February is Black History Month and CBS Sports Network airs a new documentary on 14 African-American Wyoming Cowboys dismissed from the football team. “The Black 14: Wyoming Football 1969″ tells a story many Wyomingites well remember, though likely not remember well.

The special premieres Saturday, Feb. 11 at 8:30 p.m. with multiple replays throughout the month. It features interviews with the “Black 14″ who were involved. Other players from both 1969 UW and BYU football teams are also included.

For those who don't know the story, it's still significant just for its timing in history. The civil rights struggle was still very young in the fall of 1969.

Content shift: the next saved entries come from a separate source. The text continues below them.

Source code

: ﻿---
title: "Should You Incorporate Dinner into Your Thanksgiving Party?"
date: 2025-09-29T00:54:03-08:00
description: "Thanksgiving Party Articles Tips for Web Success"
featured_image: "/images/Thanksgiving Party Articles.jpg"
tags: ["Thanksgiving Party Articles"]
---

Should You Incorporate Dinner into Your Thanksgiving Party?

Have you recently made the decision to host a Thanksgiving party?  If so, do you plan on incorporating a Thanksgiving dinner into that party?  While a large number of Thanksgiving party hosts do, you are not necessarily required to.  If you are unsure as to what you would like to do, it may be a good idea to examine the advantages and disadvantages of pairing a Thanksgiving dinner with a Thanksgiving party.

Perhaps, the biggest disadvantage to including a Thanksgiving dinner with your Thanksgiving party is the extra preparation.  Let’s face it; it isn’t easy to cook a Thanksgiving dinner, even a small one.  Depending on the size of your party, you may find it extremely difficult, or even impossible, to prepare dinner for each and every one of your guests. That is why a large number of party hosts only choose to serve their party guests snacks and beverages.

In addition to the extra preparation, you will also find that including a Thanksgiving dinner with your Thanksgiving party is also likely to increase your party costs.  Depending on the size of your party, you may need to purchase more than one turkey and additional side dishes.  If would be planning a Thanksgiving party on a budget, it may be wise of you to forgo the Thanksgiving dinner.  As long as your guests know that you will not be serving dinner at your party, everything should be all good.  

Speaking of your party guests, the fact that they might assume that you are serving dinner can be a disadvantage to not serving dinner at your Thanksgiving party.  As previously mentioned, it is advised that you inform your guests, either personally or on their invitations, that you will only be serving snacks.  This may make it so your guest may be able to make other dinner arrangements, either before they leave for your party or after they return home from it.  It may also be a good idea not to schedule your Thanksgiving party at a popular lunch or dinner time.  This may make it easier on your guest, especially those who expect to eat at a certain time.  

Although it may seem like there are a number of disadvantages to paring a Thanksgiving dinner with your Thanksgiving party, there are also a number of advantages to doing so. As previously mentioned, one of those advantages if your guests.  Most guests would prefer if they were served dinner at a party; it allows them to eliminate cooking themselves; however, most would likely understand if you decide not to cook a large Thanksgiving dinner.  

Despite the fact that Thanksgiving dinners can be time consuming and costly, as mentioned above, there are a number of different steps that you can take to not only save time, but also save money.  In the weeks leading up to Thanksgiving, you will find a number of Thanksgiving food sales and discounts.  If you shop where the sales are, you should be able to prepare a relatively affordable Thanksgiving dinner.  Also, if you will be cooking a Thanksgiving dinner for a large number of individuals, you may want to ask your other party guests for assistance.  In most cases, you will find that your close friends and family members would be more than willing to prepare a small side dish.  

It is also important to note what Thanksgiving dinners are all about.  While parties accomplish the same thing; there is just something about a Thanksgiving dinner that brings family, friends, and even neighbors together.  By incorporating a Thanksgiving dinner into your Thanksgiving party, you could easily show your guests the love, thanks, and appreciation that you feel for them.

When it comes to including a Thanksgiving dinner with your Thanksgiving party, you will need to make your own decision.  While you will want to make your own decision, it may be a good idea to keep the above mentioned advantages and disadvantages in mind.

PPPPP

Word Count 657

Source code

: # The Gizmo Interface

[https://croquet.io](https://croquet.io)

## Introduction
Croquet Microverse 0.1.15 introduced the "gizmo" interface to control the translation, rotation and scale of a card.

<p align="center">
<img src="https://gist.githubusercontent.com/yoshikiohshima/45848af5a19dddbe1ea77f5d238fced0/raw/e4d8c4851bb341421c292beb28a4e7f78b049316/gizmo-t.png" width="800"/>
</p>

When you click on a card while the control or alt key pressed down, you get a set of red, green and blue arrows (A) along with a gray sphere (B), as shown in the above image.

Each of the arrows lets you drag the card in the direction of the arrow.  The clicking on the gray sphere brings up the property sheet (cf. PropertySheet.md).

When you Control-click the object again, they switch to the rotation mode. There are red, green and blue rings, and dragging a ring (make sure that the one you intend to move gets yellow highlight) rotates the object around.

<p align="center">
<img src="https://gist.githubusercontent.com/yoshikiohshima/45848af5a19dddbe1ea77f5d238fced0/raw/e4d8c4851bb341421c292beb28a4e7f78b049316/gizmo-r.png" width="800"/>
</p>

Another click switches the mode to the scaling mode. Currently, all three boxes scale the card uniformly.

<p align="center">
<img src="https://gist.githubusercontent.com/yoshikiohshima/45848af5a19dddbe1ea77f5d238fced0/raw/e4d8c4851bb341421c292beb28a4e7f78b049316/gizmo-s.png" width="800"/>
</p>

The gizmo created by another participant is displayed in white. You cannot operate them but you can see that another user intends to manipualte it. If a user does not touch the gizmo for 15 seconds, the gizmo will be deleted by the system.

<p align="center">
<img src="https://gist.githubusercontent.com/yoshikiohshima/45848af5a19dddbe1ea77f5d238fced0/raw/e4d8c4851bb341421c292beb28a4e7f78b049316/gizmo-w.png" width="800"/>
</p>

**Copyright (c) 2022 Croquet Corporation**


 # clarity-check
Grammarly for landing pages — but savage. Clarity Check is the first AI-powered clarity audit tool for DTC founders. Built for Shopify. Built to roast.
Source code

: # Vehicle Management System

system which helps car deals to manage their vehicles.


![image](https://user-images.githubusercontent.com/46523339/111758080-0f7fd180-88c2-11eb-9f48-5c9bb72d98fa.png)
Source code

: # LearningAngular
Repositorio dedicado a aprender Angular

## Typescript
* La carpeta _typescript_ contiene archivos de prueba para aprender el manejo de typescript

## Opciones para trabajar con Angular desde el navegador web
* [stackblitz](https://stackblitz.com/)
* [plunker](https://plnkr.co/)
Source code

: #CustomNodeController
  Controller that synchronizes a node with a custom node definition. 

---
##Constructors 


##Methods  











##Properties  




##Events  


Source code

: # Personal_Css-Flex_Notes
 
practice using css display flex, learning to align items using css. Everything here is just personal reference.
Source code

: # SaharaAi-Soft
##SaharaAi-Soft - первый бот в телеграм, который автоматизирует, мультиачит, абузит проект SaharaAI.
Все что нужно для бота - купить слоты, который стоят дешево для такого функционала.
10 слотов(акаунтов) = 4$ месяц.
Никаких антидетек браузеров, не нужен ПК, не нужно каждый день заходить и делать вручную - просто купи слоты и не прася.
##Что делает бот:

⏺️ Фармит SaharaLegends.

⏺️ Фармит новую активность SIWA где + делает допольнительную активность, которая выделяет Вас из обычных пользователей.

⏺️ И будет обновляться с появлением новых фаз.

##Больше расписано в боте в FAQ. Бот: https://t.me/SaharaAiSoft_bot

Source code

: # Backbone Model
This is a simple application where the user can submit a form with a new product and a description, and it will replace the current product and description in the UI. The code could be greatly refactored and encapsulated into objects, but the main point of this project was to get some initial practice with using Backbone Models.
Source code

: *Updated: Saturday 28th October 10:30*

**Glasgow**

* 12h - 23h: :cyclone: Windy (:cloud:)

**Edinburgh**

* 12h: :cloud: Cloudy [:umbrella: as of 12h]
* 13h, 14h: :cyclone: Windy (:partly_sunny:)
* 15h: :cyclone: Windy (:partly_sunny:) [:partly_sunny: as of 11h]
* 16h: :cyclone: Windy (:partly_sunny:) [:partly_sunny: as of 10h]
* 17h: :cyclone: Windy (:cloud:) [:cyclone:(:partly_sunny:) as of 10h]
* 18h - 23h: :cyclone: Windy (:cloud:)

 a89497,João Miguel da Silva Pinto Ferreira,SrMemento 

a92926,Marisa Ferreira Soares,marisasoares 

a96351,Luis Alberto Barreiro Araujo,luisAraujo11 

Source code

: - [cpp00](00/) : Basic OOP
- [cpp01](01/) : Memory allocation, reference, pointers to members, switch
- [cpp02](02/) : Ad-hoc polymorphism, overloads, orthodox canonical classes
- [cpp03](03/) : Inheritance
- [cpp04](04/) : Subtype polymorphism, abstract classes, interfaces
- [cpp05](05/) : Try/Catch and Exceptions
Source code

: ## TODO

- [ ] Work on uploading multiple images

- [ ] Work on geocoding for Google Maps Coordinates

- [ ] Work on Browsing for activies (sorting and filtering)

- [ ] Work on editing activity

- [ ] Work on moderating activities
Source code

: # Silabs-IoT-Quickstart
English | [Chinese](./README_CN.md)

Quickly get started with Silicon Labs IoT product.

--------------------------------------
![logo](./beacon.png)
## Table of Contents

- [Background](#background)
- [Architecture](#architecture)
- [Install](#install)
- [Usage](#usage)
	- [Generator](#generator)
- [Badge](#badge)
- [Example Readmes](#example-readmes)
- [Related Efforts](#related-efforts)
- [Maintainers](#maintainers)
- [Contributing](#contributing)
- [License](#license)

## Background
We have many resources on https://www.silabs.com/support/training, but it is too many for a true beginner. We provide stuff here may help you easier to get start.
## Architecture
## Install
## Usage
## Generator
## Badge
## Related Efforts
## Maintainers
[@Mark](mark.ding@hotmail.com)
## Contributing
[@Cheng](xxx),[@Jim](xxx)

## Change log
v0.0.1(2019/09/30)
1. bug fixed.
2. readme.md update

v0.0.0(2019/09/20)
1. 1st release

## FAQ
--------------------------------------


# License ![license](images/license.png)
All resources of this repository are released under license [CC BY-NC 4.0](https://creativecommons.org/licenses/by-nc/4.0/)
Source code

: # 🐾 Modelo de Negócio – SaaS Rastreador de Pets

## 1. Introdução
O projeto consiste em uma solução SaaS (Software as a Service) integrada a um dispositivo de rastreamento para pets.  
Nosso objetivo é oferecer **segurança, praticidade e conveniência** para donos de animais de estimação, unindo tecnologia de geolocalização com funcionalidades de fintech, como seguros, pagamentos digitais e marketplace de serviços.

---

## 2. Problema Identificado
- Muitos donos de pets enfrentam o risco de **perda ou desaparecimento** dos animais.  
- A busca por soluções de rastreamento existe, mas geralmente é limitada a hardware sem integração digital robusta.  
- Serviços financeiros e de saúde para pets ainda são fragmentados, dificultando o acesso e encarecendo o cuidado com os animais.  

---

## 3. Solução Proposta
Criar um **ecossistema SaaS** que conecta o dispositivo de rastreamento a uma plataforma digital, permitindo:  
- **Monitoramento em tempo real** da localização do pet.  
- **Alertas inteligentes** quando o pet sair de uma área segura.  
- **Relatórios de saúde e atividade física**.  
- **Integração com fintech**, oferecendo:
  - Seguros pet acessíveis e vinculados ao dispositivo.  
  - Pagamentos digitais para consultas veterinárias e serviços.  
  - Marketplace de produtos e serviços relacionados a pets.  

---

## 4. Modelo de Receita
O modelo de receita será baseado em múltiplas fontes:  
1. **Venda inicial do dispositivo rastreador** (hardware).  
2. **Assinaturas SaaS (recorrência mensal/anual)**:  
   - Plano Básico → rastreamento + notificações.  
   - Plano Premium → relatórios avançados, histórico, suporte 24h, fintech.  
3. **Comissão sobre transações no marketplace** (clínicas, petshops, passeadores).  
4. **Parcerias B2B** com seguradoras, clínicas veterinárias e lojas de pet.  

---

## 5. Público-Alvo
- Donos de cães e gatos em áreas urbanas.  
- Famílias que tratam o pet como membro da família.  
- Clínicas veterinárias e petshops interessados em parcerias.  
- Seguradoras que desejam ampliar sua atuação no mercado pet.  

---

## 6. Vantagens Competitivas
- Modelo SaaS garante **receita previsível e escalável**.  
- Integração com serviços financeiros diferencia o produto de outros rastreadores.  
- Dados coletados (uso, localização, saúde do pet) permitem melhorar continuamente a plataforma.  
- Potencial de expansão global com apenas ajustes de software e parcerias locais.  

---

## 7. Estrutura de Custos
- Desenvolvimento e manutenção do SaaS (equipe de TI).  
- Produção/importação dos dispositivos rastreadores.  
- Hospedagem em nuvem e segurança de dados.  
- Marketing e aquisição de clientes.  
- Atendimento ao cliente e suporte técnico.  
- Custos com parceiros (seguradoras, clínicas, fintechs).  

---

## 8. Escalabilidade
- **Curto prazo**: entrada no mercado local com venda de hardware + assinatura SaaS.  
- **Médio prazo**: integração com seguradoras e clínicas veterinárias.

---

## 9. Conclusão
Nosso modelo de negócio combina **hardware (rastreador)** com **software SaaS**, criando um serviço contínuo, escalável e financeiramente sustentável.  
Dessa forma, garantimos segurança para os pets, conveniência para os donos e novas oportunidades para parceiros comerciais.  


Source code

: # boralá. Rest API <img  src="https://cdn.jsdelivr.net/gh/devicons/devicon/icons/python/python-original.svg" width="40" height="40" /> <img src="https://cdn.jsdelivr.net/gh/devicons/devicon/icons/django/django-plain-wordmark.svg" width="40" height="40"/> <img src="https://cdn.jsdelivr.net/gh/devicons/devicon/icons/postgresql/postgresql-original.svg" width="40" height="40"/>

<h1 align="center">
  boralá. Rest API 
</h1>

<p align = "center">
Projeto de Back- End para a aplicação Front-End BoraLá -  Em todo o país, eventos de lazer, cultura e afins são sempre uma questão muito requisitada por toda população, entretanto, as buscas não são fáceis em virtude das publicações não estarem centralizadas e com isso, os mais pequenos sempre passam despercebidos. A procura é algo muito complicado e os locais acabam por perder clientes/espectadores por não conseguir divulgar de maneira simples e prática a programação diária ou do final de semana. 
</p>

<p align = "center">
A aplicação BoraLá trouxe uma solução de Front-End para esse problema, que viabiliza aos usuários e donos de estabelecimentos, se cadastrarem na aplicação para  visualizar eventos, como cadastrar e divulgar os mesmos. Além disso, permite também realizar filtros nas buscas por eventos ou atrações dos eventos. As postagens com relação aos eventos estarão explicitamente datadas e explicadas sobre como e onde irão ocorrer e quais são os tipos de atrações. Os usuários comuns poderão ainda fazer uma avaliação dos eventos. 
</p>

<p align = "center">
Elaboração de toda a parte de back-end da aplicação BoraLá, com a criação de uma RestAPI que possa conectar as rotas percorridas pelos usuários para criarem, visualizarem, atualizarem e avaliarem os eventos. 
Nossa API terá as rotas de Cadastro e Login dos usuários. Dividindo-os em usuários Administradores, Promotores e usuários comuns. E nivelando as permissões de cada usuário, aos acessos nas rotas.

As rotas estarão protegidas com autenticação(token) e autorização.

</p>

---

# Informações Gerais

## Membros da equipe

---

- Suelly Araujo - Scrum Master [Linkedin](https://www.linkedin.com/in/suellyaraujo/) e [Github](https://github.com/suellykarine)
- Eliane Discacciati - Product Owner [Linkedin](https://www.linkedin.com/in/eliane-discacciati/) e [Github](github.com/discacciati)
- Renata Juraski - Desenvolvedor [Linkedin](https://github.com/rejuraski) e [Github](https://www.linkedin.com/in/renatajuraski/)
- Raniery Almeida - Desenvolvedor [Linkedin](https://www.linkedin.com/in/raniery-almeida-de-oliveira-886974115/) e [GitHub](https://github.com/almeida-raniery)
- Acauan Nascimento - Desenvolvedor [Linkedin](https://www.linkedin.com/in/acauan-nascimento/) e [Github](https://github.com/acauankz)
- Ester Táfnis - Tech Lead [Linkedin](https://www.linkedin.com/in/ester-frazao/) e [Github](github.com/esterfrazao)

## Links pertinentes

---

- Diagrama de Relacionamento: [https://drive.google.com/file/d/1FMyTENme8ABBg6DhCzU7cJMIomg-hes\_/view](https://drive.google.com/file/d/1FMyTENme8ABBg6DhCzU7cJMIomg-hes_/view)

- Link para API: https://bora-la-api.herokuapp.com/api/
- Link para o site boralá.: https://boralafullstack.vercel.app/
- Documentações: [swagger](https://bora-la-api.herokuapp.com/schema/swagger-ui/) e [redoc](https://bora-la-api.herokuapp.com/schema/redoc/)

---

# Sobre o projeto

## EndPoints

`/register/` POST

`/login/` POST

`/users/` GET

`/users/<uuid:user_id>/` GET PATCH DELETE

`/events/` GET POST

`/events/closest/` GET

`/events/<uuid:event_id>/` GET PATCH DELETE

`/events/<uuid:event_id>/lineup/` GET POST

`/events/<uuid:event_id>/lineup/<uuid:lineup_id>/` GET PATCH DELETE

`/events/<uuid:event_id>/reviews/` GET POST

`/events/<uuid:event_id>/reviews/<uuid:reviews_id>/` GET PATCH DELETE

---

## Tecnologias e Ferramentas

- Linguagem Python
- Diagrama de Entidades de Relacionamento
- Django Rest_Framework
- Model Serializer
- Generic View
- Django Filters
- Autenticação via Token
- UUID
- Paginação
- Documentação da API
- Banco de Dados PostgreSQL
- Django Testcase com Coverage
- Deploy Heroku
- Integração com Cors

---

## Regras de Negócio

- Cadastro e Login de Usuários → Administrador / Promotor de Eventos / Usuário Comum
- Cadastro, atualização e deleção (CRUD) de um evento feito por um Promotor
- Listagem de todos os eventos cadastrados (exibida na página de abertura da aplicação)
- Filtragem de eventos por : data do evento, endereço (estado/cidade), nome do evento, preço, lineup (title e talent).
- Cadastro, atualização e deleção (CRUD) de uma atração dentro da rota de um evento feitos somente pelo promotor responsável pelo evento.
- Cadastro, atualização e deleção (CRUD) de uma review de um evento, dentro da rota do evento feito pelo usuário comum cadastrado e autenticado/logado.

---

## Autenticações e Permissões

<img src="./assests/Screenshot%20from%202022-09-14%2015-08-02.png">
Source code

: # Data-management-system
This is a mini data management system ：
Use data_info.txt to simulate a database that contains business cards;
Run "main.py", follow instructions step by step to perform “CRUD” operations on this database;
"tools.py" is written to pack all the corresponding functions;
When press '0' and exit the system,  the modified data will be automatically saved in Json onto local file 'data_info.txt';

Wyoming was coming off their third straight conference title, ranked number 12 in the nation. After winning their first four games, on Oct. 17, the fate of the football program changed forever.

The day before their game against Brigham Young, 14 players on the Wyoming roster informed Coach Loyd Eaton of their plan to wear black armbands to protest the racial policies at BYU and in the Mormon church – not allowing African American priests.

Eaton forbid his players from protesting and promptly dismissed all 14 players for the season. In a meeting, Eaton allegedly referred to them as “good negro boys” and encouraged them to transfer to black colleges like Grambling State and Morgan State.

After the incident, which became known as the “Black 14” controversy, San Jose State players wore multi-colored armbands to protest the decision. Also rival schools in the conference demanded Wyoming be dropped from their schedule.

Wyoming would lose their final four games of that season. The next year, Eaton was fired after finishing 1-9. Over the next decade, Wyoming only had one winning season and never regained their level of national prominence of the late ’60s ever since.